=== Çıkarılan metin ===
◆ ◆ ◆
Apê Musa: Son fıkra...






Bugün, 17 yıl önce Türk devletinin özel birimleri tarafından hazırlanan bir siyasi cinayete kurban giden rahmetli Apê Musa’yı anmak istiyorum. “Demokratik açılım”, “Kürt açılımı” tartışmalarının yoğunlaşıp da henüz hiç bir şeyin açılamadığı bugünlerde, rahmetli Musa Anter sağ olsaydı, onun ironik üslubuyla söyleyeceği çok şey olurdu diye düşünüyorum.

Musa Anter, “mağarada doğduğunu” söyleyen ama gerçek bir Kürt aristokratı ve İstanbul beyefendisiydi... Kürt aydınlarındaki genel kötümser, üzgün ya da öfkeli ciddiyetin yerine, ender biçimde humor sahibiydi. Sivri dilli bir hicivci ve gelenek hafızasını taşıyan bir aydın, –kendi deyimiyle yakın tarihin hem tanığı, hem sanığı ve tabiiki aynı zamanda davacısı!- bir yazardı o.

Onu, Kürtlerin geleceğini demokratikleşmiş bir Türkiye’nin içinde gören “Doğu’lu” Kürt aydınları geleneğinin etkin bir temsilcisi olarak değerlendiriyorum. Benim “Türkiyeci Kürtçülük” olarak tanımladığım bu çizgi, aslında örgütlenmemiş, tüzüğü programı olmamış ama Kürt hareketleri içinde güçlü politik eğilimlerden biridir. Ne dış koşulların ne de Kürtlerin iç dinamiklerinin Kürdistan’ın jeopolitiğinin değiştiremeyeceğini ve bu nedenle bağımsızlığın ancak bir ütopya olarak kalacağını düşünen, realiteci-determinist bir felsefeye sahiptiler. Belki de bu anlayışla sosyalist ve devrimci akımların Türkiye’nin kalıplarını değiştireceği ve Kürtlerin de bu değişim içinde kendilerine bir yer bulabileceği düşüncesi ile TİP’i ve ya diğer sosyalist partileri desteklediler. Ordunun Kürtlerin statüsünü engelleyen gücünü karşısında, devleti içeriden etkileyebilecek CHP gibi yapıların çözüm kapılarını aralayabileceğini düşünüyorlardı. Çok fazla güvenmeseler bile bu kanalların etkilenmesinin yararlı olacağını düşünüyorlardı.
◆ ◆ ◆
=== Alıştırmanın amacı ===
Yukarıdaki Musa Anter yazısına göre şunlar nedir?
(a) Musa Anter kaç yıl önce siyasi bir cinayete kurban gitti?
(b) Musa Anter, kendi deyimiyle, yakın tarihin nesiydi?
(c) Yazar, Musa Anter'in temsilcisi saydığı çizgiyi hangi adla tanımlıyor?

Kaydedilmiş veri girdileri:
◆ ◆ ◆
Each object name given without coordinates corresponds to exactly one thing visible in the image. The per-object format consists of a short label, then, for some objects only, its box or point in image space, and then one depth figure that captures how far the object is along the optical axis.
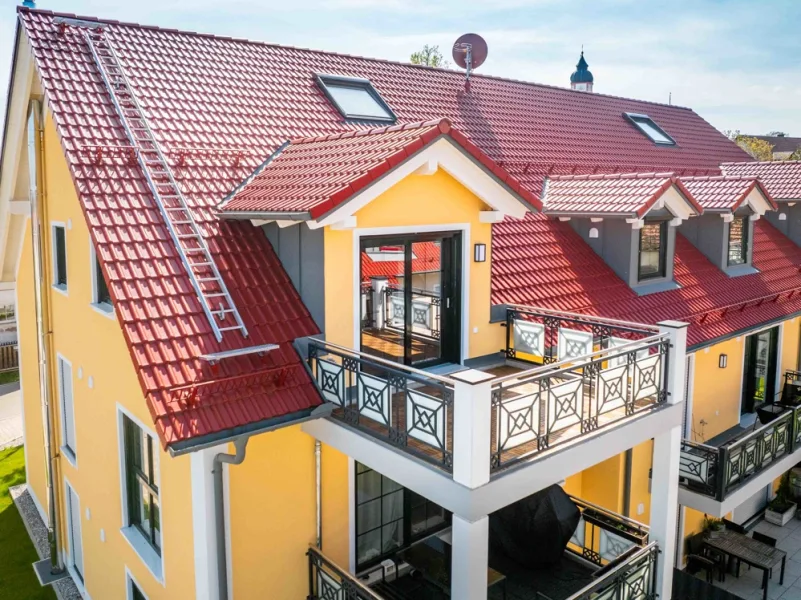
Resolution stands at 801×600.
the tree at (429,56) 47.34
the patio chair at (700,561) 13.35
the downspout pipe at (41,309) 10.73
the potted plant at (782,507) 15.77
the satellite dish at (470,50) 17.31
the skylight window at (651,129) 20.28
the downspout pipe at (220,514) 7.21
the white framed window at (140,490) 8.64
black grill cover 9.32
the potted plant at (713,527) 13.98
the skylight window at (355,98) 12.48
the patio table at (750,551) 12.73
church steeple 31.22
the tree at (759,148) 63.82
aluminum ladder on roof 7.89
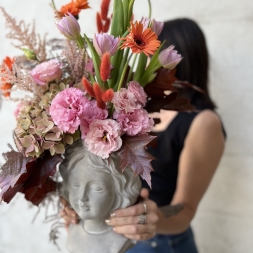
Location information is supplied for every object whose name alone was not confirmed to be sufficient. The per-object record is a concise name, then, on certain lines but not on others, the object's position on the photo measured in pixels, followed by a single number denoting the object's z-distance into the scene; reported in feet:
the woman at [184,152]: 3.01
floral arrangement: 1.78
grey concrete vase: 1.96
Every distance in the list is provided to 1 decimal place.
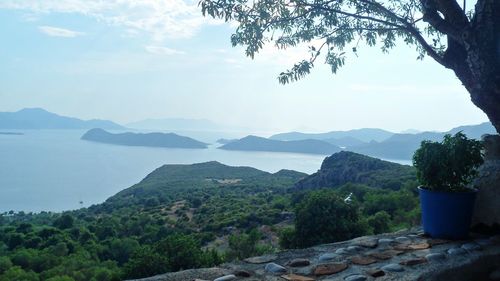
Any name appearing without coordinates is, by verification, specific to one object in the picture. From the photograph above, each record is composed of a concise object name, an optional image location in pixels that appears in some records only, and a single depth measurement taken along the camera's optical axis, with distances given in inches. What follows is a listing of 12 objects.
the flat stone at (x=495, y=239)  138.9
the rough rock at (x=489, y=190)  147.7
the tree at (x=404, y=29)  132.1
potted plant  139.6
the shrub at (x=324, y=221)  338.3
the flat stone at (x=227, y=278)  111.1
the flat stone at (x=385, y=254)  127.8
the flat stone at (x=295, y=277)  110.7
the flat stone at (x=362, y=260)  123.6
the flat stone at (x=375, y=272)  111.2
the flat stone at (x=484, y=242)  136.5
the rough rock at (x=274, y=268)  118.2
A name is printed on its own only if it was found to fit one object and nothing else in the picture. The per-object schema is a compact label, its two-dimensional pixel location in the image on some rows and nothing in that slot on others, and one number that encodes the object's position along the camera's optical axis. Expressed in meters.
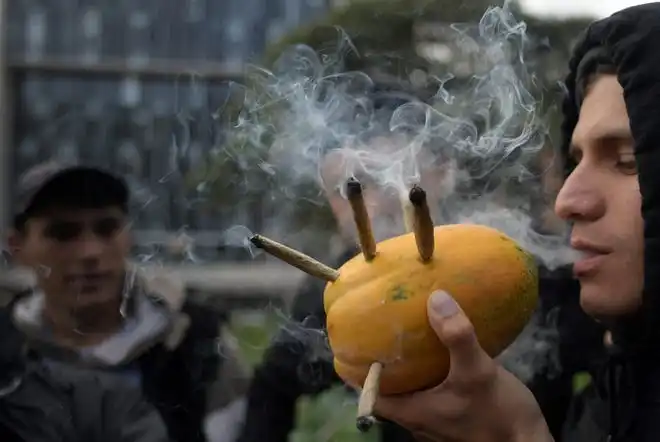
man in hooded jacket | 0.73
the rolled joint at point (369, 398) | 0.62
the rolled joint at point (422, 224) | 0.66
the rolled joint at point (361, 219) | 0.69
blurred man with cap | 1.22
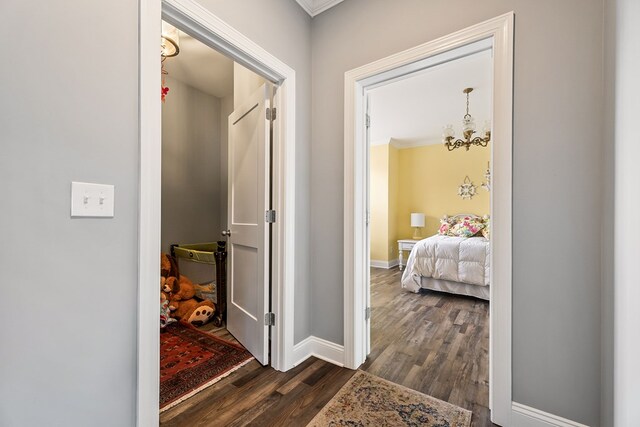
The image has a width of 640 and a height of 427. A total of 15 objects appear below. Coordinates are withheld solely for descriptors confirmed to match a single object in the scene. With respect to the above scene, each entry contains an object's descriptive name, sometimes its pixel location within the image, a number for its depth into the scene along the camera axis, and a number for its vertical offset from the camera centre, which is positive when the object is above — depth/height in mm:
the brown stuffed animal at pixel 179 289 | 2756 -817
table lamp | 5723 -153
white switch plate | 936 +38
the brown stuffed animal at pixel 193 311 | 2555 -977
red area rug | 1616 -1072
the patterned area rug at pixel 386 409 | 1380 -1073
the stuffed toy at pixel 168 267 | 2893 -612
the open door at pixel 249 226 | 1896 -113
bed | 3488 -733
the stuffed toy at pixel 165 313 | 2510 -964
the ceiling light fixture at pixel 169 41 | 2172 +1411
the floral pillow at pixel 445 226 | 5153 -252
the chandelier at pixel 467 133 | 3588 +1130
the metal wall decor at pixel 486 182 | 5120 +604
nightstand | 5488 -676
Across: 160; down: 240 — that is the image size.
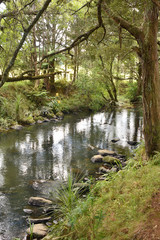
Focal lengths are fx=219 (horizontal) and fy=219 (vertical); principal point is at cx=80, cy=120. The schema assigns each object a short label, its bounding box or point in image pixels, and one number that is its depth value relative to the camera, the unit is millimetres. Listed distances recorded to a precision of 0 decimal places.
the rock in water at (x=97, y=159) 8047
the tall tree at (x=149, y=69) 4785
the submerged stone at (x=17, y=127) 13017
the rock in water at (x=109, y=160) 7895
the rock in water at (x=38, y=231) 3936
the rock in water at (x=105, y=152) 8898
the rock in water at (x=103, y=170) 7057
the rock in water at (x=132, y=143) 10366
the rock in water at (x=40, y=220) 4475
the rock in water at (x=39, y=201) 5120
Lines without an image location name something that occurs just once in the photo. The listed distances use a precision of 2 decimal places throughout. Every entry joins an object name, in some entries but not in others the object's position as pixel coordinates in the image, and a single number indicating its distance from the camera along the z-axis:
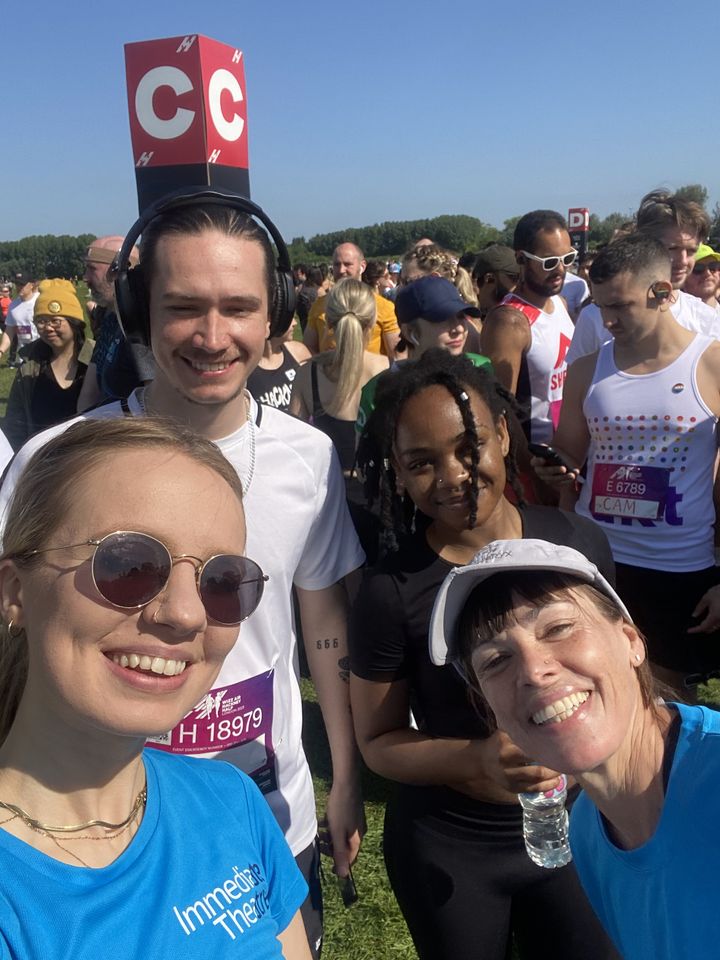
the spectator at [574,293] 7.45
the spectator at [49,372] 5.08
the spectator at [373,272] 10.44
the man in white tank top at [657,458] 3.18
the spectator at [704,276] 5.50
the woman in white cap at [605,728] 1.27
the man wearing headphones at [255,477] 1.64
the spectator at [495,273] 5.88
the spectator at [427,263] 6.22
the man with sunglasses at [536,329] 4.30
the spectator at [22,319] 13.66
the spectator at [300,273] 18.97
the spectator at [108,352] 2.20
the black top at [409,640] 1.86
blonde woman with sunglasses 1.02
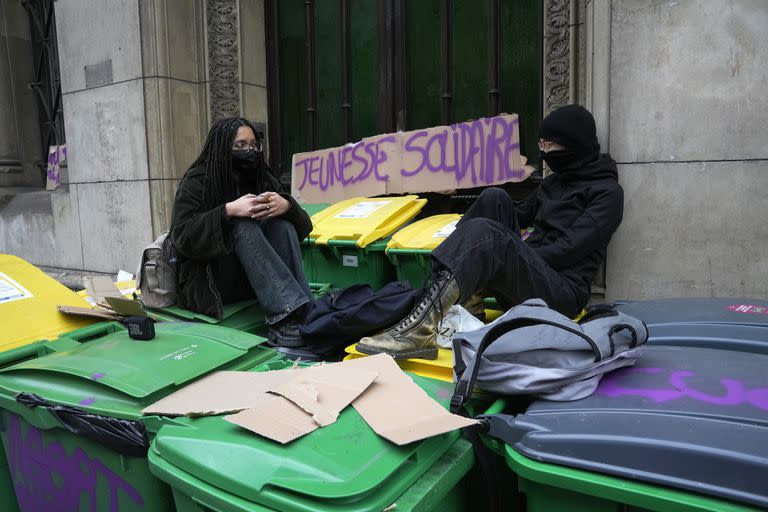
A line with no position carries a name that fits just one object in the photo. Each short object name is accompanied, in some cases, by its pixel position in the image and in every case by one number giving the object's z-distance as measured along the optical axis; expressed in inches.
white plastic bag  99.2
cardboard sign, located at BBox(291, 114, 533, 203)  181.8
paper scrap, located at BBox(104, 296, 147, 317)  95.8
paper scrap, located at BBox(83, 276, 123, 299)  123.7
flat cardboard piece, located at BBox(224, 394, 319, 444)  54.5
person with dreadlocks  115.6
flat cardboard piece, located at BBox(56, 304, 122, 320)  96.9
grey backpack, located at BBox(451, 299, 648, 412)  59.1
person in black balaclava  98.4
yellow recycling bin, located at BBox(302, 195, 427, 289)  145.6
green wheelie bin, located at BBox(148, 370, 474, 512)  48.1
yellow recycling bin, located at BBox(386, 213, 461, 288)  134.5
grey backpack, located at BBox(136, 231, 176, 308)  120.3
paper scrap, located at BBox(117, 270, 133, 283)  177.5
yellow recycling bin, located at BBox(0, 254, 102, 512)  83.8
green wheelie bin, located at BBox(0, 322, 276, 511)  63.7
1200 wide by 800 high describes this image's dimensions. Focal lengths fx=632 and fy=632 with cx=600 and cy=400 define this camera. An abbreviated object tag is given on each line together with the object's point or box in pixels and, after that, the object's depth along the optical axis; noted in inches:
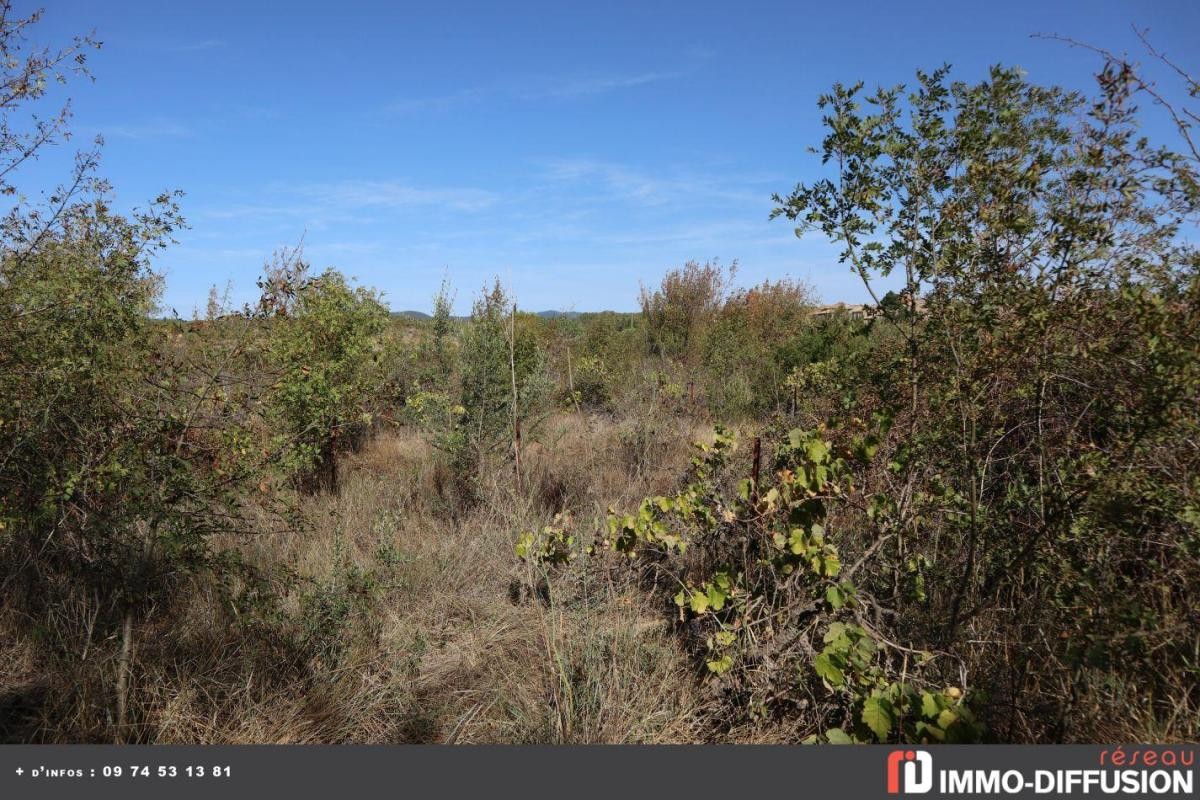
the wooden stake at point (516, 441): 215.6
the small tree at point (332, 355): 201.3
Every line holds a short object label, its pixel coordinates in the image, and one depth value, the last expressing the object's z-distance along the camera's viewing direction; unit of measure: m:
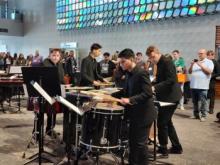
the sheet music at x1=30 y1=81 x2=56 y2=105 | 3.70
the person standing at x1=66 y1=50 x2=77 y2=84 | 11.33
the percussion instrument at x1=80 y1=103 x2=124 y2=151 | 3.88
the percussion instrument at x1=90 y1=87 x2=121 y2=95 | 4.33
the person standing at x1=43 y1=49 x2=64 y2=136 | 5.11
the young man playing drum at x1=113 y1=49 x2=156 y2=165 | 3.62
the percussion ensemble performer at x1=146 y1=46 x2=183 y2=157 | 4.54
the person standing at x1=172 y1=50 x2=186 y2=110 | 8.77
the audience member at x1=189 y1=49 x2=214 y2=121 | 7.34
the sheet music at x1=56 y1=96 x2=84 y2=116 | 3.46
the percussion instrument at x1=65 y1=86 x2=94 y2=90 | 4.71
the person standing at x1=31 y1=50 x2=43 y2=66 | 13.70
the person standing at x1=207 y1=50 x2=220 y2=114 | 8.23
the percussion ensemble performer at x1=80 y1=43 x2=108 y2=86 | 5.68
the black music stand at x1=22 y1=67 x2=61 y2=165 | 4.09
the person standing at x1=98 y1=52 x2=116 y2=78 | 8.96
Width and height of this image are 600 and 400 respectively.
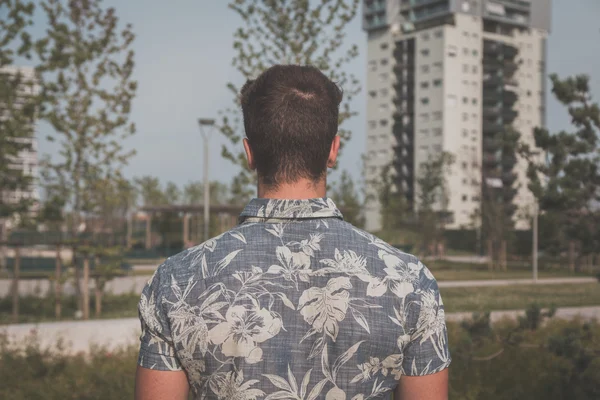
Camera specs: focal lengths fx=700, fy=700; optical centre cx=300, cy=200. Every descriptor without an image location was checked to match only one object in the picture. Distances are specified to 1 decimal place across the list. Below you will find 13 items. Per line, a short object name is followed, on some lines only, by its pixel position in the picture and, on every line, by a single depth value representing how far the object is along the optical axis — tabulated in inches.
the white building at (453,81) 3521.2
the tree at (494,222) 1418.6
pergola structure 1359.5
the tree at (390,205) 1593.3
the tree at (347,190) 1324.2
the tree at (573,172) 239.8
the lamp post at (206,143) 949.2
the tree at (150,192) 2349.9
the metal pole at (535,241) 1029.2
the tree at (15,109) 458.0
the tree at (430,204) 1568.7
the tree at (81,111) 527.8
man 66.3
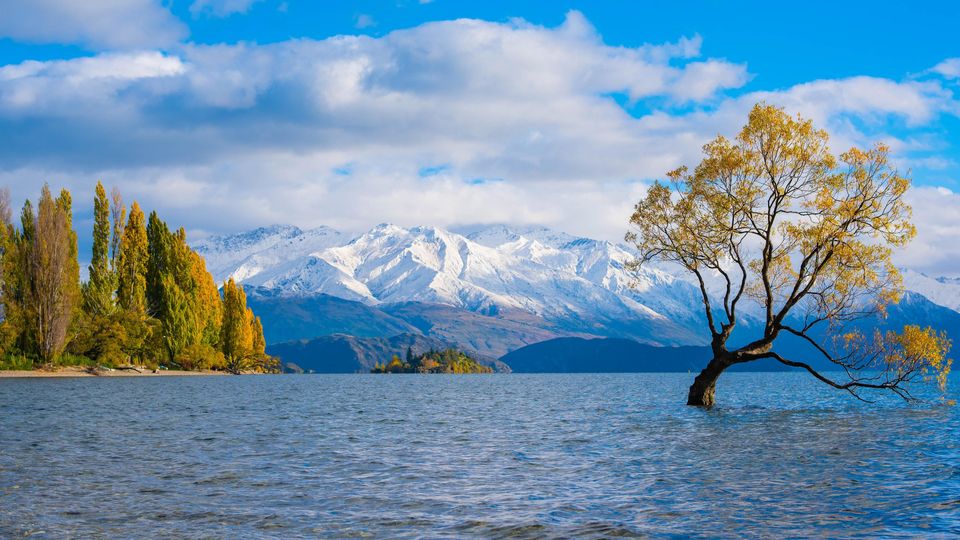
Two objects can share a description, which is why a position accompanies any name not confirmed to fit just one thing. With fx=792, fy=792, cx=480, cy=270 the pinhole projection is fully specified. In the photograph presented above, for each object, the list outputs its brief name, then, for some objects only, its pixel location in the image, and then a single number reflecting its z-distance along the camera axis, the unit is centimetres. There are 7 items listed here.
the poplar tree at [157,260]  13988
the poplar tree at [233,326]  16750
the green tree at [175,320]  13825
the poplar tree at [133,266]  13275
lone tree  5234
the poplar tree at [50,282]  11044
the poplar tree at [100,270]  12750
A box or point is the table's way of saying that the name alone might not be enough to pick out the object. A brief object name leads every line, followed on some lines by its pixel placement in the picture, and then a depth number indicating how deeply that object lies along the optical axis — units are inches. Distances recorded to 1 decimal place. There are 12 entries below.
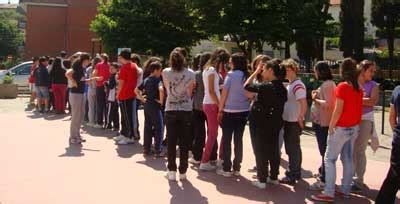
◆ ◆ ◆
=== Alıştırma yanıtı ===
(a) 17 yıl önce.
(b) Hem tanığı, hem sanığı, hem de davacısı.
(c) "Türkiyeci Kürtçülük".